The last scene of the parable begins with the reaction of the other servants who saw everything that happened. They were “greatly distressed” at the way and manner the forgiven servant treated his fellow servant. It is from this standpoint of sadness and pain that “they went and reported everything to their master” (Matt 18:31). The master summoned the merciless servant and said to him, “You wicked servant, I forgave you all that you owed when you begged me to do so. Weren’t you bound to have pity on your companion as I had pity on you?” (Matt 18:33).
The unlimited and unconditional forgiveness of the master is thus reversed. The master’s final sentence is based on the concept of justice that the servant adopted towards his colleague. Mercy now gives way to justice. This is indicated in the denouement of the parable. The forgiven servant is now punished because of his failure to show mercy just as mercy was shown to him. “The Lord was now angry, so he handed his servant over to be punished, until he had paid his whole debt” (Matt 18:34).
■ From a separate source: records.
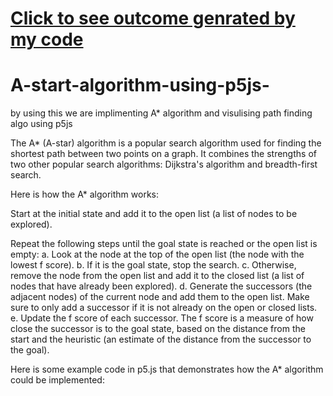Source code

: <h1><b><a href="https://sam19004.github.io/A-start-algorithm-using-p5js-/">Click to see outcome genrated by my code </a></b></h1>

# A-start-algorithm-using-p5js-
by using this we are implimenting  A* algorithm and visulising path finding algo using p5js
 
The A* (A-star) algorithm is a popular search algorithm used for finding the shortest path between two points on a graph. It combines the strengths of two other popular search algorithms: Dijkstra's algorithm and breadth-first search.

Here is how the A* algorithm works:

Start at the initial state and add it to the open list (a list of nodes to be explored).

Repeat the following steps until the goal state is reached or the open list is empty:
a. Look at the node at the top of the open list (the node with the lowest f score).
b. If it is the goal state, stop the search.
c. Otherwise, remove the node from the open list and add it to the closed list (a list of nodes that have already been explored).
d. Generate the successors (the adjacent nodes) of the current node and add them to the open list. Make sure to only add a successor if it is not already on the open or closed lists.
e. Update the f score of each successor. The f score is a measure of how close the successor is to the goal state, based on the distance from the start and the heuristic (an estimate of the distance from the successor to the goal).

Here is some example code in p5.js that demonstrates how the A* algorithm could be implemented:
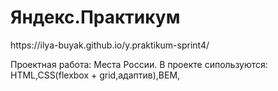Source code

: <h1>Яндекс.Практикум</h1>
https://ilya-buyak.github.io/y.praktikum-sprint4/
<p>Проектная работа: Места России. В проекте сипользуются: HTML,CSS(flexbox + grid,адаптив),BEM,</p>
Jesus concludes the parable by indicating that God will treat us in this way unless we sincerely forgive our brothers and sisters from our heart (cf. Matt 18:35).
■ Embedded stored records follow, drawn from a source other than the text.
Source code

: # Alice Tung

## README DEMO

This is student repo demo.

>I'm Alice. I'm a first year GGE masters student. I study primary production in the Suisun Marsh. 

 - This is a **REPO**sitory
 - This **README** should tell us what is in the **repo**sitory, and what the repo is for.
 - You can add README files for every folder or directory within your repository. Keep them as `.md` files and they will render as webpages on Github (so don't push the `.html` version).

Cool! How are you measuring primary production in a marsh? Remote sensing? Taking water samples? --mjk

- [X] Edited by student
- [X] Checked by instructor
This parable highlights the nature of God. He is compassionate when implementing forgiveness, but He is angry when mercy has no place in our lives. The forgiving attitude of God ought to shape our lives. We are not only to stand in awe of God’s mercy. We are to imitate the God who is merciful and full of compassion (cf. Luke 6:36). According to St Thomas Aquinas, “The omnipotence of God is shown, above all, in the act of his forgiveness and the use of his mercy, for the way He has of showing his supreme power is to pardon freely.” For St. John Chrysostom “Nothing makes us so God-like as our willingness to forgive.”
Forgiveness in the Lord’s Prayer: In the fifth petition of the Lord’s Prayer, we raise our hearts to God asking for his forgiveness for our sins. We say: “Forgive us our sins just as we forgive those who sin against us” (Mt 6:12). This petition grows from a realization that we are in a world where people offend one another. Offenses can be in relation to God or in relation to one another. How do we repair the harm that others have caused us? Is it by retaliation or by forgiveness? If it is by retaliation the result is a chain of sin and guilt. This will lead to the viral multiplication of evil, with guilt growing and expanding ceaselessly until it becomes impossible to repair. Thus, with the petition on forgiveness, Jesus tells us that guilt can be overcome, not by retaliation, but by forgiveness.
Father Ojeifo is a priest of the Catholic Archdiocese of Abuja.